Render the stretch of the records from the line containing "and with the" through the line containing "Material: Steel" as a JSON list of strings, one string per line, with blank lines omitted.
/---
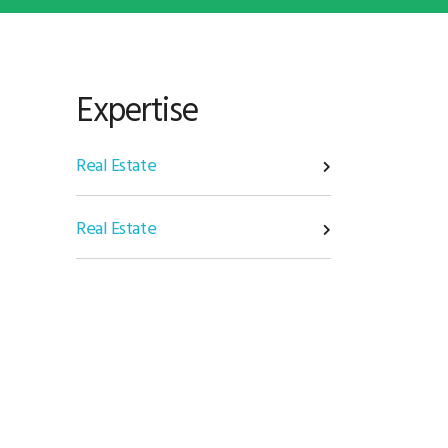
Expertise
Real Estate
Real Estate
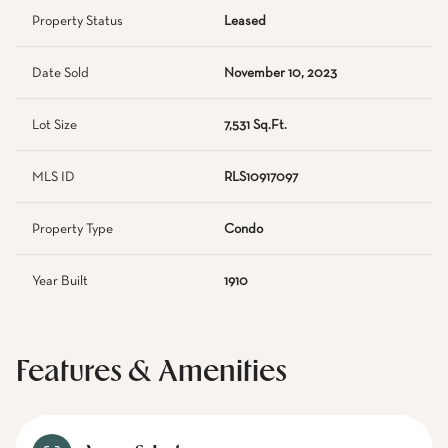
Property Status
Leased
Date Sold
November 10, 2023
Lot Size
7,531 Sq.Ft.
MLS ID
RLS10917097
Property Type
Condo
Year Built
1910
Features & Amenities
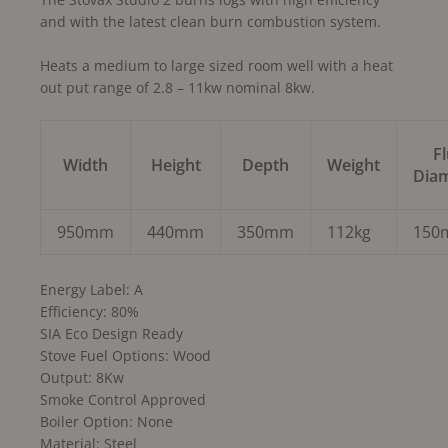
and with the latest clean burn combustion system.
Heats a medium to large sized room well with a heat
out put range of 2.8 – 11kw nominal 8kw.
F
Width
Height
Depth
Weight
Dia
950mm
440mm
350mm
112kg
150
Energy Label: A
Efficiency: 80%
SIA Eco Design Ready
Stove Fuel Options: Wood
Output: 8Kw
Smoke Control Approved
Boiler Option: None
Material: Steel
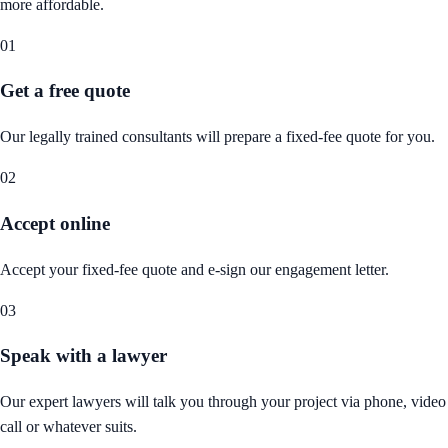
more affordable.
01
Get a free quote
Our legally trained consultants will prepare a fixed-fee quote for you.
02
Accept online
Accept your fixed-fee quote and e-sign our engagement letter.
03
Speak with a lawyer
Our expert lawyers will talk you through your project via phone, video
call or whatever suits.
\---
/---
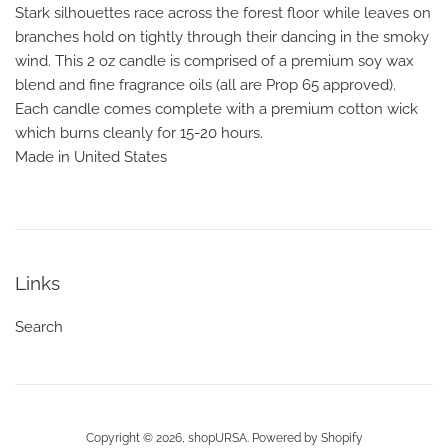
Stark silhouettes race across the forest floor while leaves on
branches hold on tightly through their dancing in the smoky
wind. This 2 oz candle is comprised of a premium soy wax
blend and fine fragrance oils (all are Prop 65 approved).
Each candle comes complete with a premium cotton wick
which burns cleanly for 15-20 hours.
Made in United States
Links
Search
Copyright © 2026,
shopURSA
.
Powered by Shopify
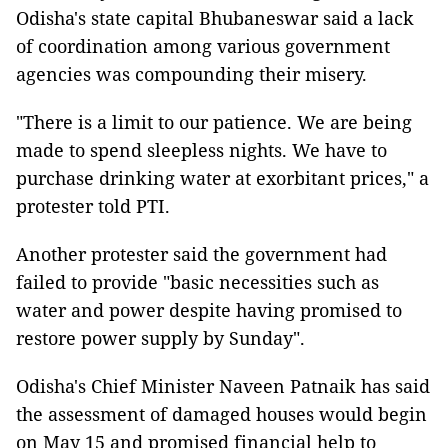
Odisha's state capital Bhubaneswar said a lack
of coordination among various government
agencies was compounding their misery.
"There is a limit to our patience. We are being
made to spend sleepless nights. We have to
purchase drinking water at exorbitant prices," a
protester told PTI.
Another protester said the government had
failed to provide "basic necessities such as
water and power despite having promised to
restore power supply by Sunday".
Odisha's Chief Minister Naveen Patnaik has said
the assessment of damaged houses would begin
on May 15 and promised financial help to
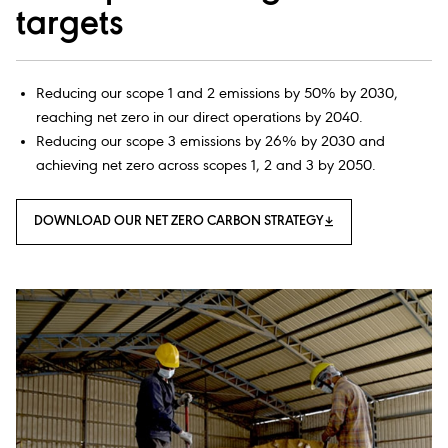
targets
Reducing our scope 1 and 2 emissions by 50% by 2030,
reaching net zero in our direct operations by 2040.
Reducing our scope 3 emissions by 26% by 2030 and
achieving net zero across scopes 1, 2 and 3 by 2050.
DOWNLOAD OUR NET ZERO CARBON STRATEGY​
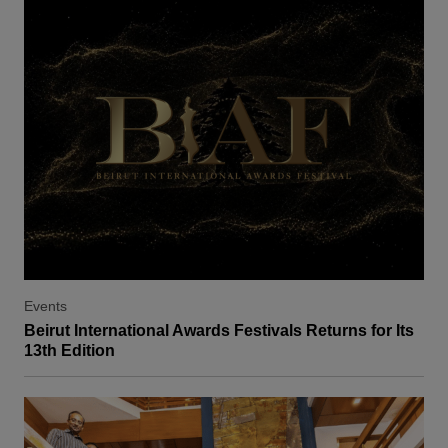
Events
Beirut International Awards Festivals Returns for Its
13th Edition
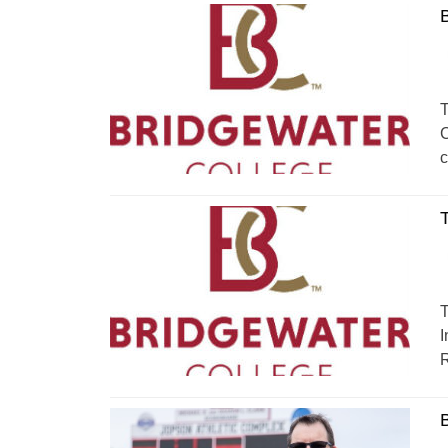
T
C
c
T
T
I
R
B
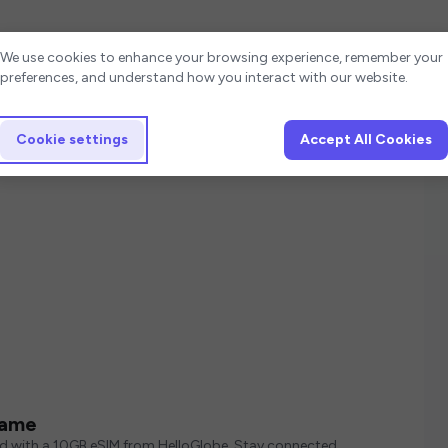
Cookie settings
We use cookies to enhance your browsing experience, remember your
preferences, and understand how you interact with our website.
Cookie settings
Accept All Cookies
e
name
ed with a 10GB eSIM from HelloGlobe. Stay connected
\---
**Exercise response:**
[
  "and with the latest clean burn combustion system.",
  "Heats a medium to large sized room well with a heat",
  "out put range of 2.8 – 11kw nominal 8kw.",
  "F",
  "Width",
  "Height",
  "Depth",
  "Weight",
  "Dia",
  "950mm",
  "440mm",
  "350mm",
  "112kg",
  "150",
  "Energy Label: A",
  "Efficiency: 80%",
  "SIA Eco Design Ready",
  "Stove Fuel Options: Wood",
  "Output: 8Kw",
  "Smoke Control Approved",
  "Boiler Option: None",
  "Material: Steel"
]